We then compared life expectancy to these factors. The vertical axis in the graphs with this story shows life expectancy (in years) for both men and women. (Men are the shorter of the two bars, of course.)
The horizontal axis shows five equal groups of counties for each of the indicators (rurality, diabetes, etc.) The averages of male and female life expectancy for each of those county groups are shown in the bars. The bottom 20% of the county groups (the least rural, the lowest rates of diabetes, the fewest primary care doctors) is shown to the left. The graph then steps up in fifths to the top 20% (most rural, most diabetes, most physicians) on the right.
What did we find?
First, there is no clear relationship between rural/urban and life expectancy. You can see in the chart at the top of this page that there is no real trend. In fact, life expectancy is the greatest for the most urban AND the most rural counties.
If there is one lesson, it’s that life expectancy is shortest in the suburbs or exurbs.
The relationship between obesity and life expectancy is clearly shown in the graph below.
As the percent of people 20 years and older with obesity increases (from left to right on the graph), life expectancy decreases. For example, male life expectancy for those counties in the top 20% based on obesity rates was of 71.8 compared to 76 years for those counties in the bottom 20%. That’s a difference of almost 5 years!
A similar relationship, though a bit stronger, is shown between diabetes rates and life expectancy (see graph below). As diabetes rates increase, life expectancy decreases. Counties in the top 20% based on diabetes rates had a life expectancy of 71.3 years for males and 77.8 for females, about five years less than those living in counties in the bottom 20%.
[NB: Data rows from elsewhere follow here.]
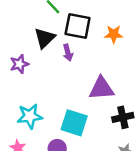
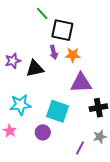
orange star: (114, 34) -> (73, 55), moved
black triangle: (45, 38) -> (35, 69), moved, turned 30

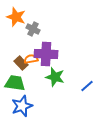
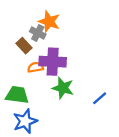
orange star: (16, 17) -> (49, 22), moved
brown rectangle: (21, 63) -> (24, 46), moved

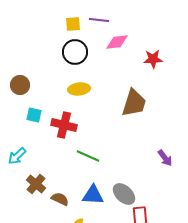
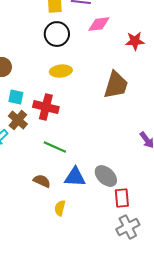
green line: (88, 156) -> (55, 147), moved
brown cross: (36, 184) -> (18, 120), moved

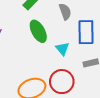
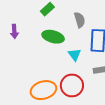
green ellipse: (38, 31) -> (53, 37), turned -50

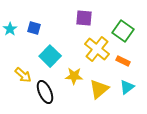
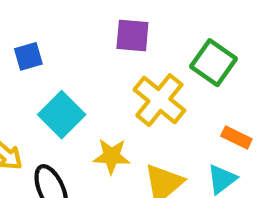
blue square: (34, 28) -> (28, 56), turned -32
orange rectangle: (123, 61) -> (236, 137), moved

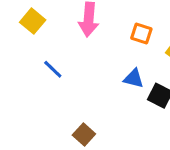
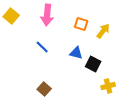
blue line: (53, 69) -> (42, 47), moved

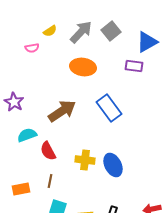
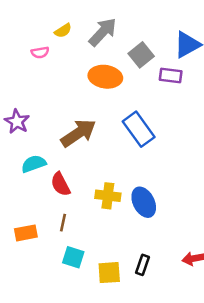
gray square: (111, 31) -> (141, 55), moved

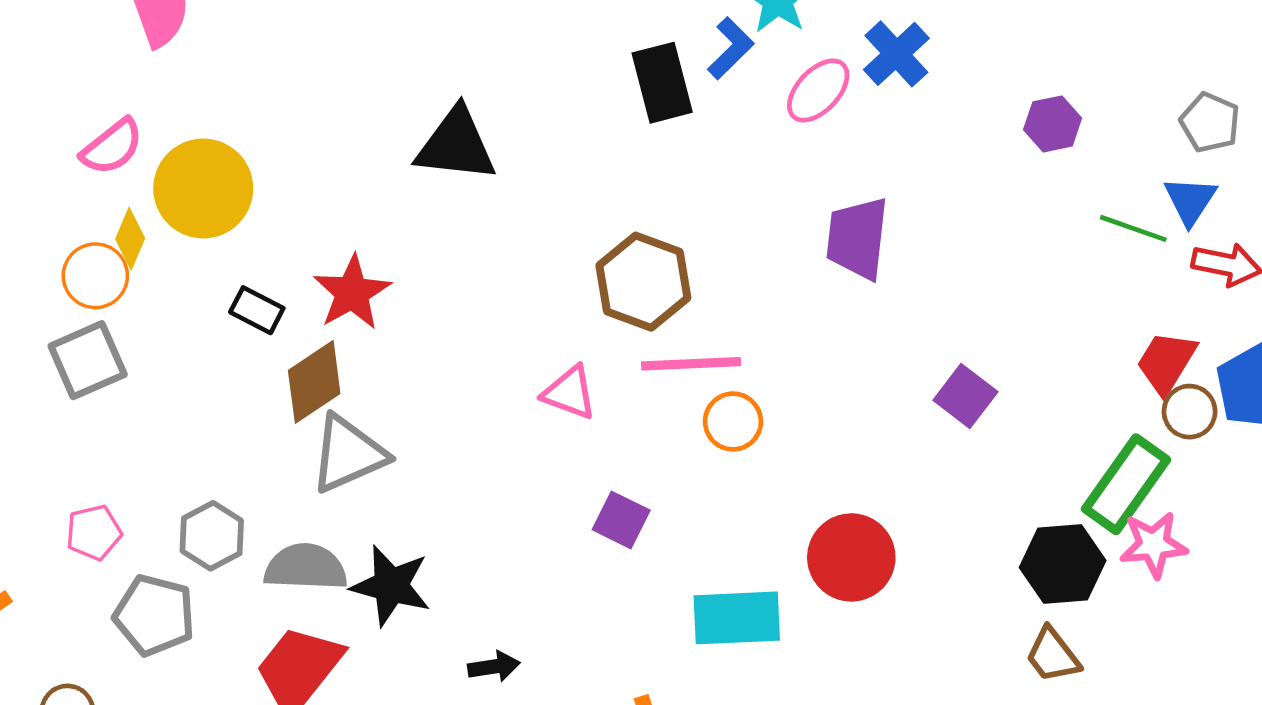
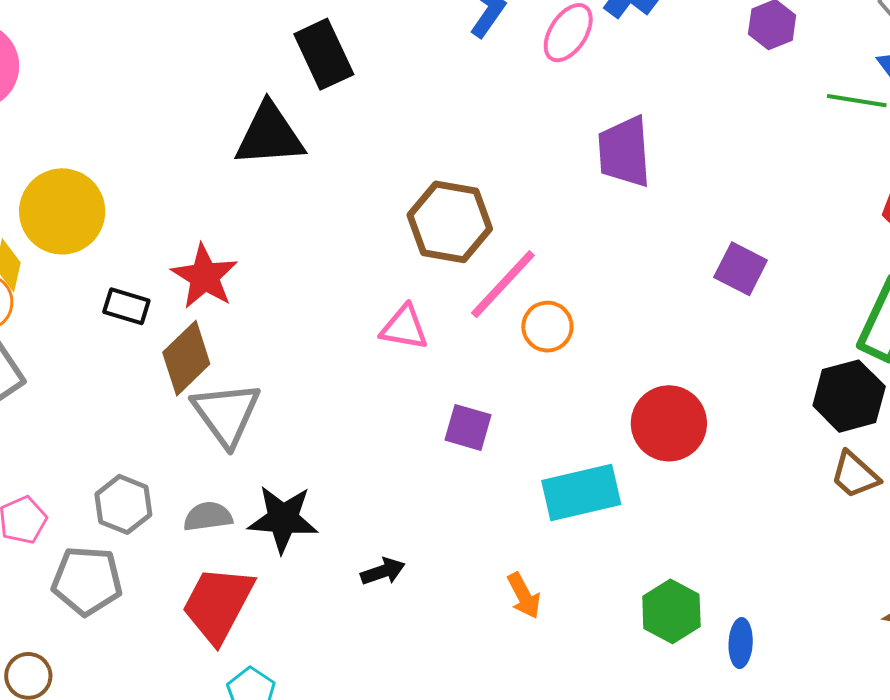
black rectangle: (662, 83) -> (324, 54), moved
pink line: (691, 364) -> (503, 284), turned -34
gray triangle: (348, 454) -> (226, 414), turned -32
gray semicircle: (306, 567) -> (208, 517), size x0.7

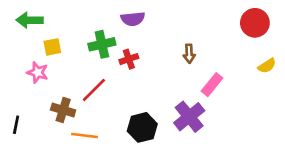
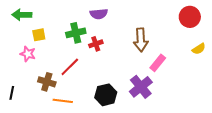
brown arrow: (189, 54) -> (141, 40), size x1.6

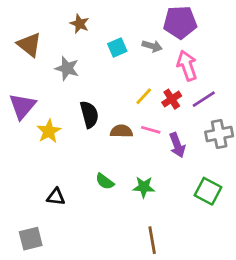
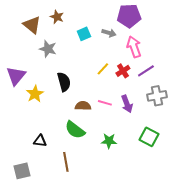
brown triangle: (29, 45) -> (32, 25), moved
pink line: (151, 130) -> (105, 103), moved
brown semicircle: (121, 131) -> (83, 106), moved
green semicircle: (105, 181) -> (75, 130), size x1.5
green star: (144, 187) -> (109, 141), moved
brown line: (152, 240) -> (66, 162), moved

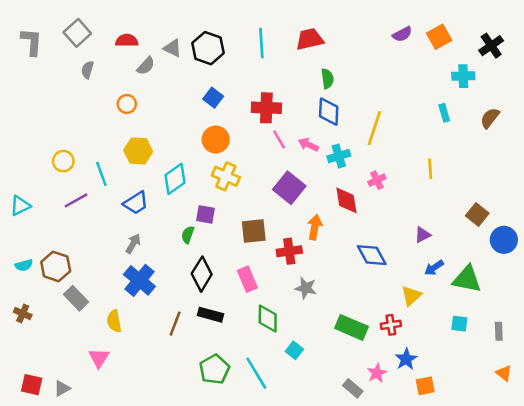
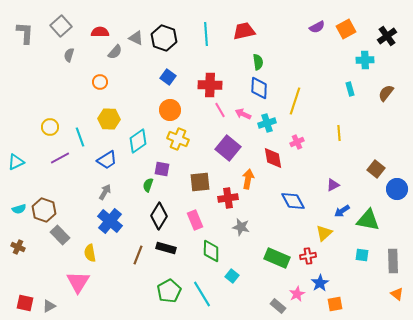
gray rectangle: (499, 331) -> (393, 261), size x1.6
pink triangle: (99, 358) -> (78, 282), size x1.4

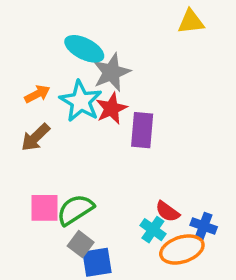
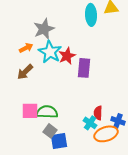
cyan ellipse: (84, 49) -> (91, 15), moved, turned 60
gray star: (111, 72) -> (44, 29), moved
green semicircle: (75, 210) -> (47, 112), turned 35
red semicircle: (167, 212) -> (98, 113), turned 56

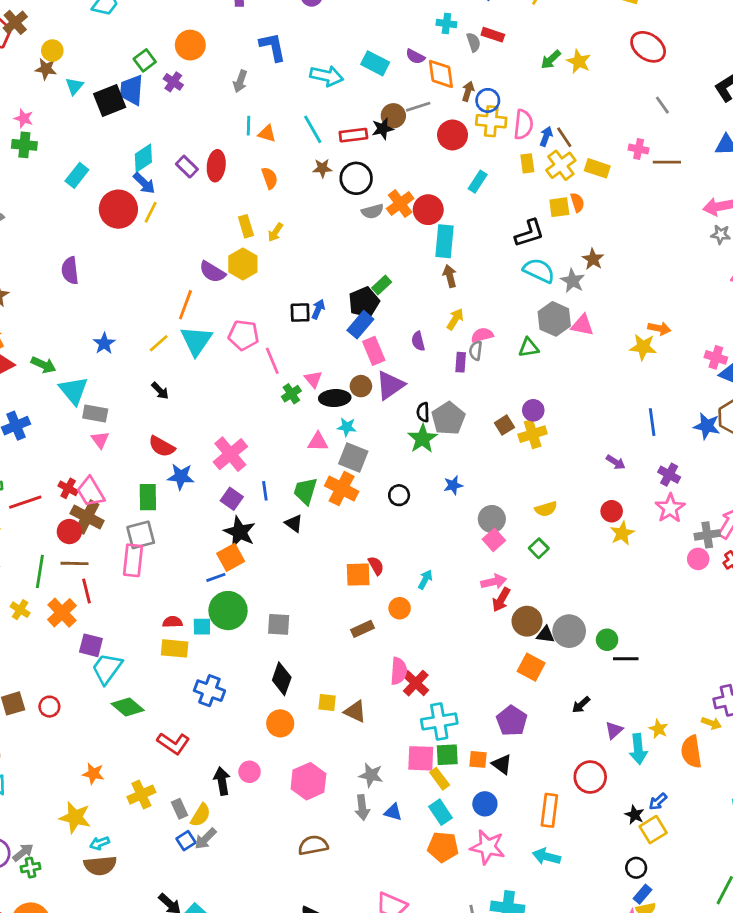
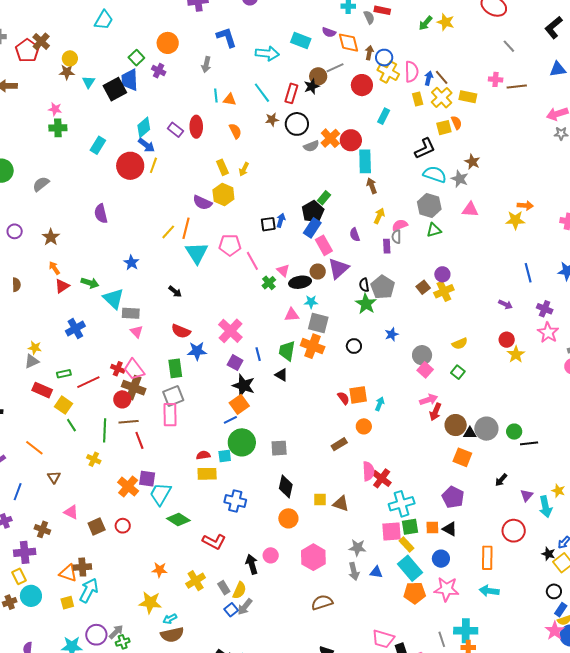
yellow cross: (491, 121) -> (388, 72), turned 30
red rectangle: (353, 135) -> (291, 93), turned -60
gray hexagon: (554, 319) -> (429, 206), moved
yellow line: (159, 343) -> (168, 232), moved
orange square: (358, 575) -> (358, 395), moved
orange cross: (62, 613) -> (128, 487), moved
cyan rectangle: (441, 812) -> (410, 568), size x1.4

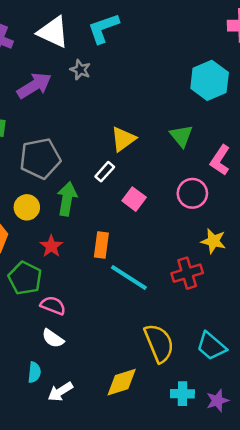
There appears to be no relationship between the percent of a county’s population that is uninsured and life expectancy.
Though this finding is somewhat unexpected, a potential explanation may be that the timing of our measures is off. In other words, since both percent uninsured and life expectancy data are for the same year (2007), perhaps a 3 or 5-year lag between percent uninsured (say 2002 or 2005) and life expectancy (2007) may show a different pattern.
For this study, however, health insurance doesn’t seem to play a role in longevity.
Primary Care Physicians
As you can see in the chart below, there is a positive relationship between primary care physicians and life expectancy. As the ratio of family care doctors increases in a county, so does life expectancy.
Not surprisingly, as household income goes up, so does life expectancy.
The top fifth of counties according to median household income had an average life expectancy of almost 81 years for females and 76 for males. Men in richer counties live nearly five years longer than men in the counties with the lowest median income.
It’s interesting to note that the relationship between median household income and gender varies, being stronger among males than females.
In summary, high rates of obesity and diabetes push longevity down while the presence of primary care providers and high median household income tends to increase life expectancy.
The relationship between life expectancy and level of rurality and percent uninsured is not clear.
Taken together, these six indicators explain almost 70% in the variance of life expectancy.
Roberto Gallardo is a research associate at the Southern Rural Development Center at Mississippi State University and a regular contributor to the Daily Yonder.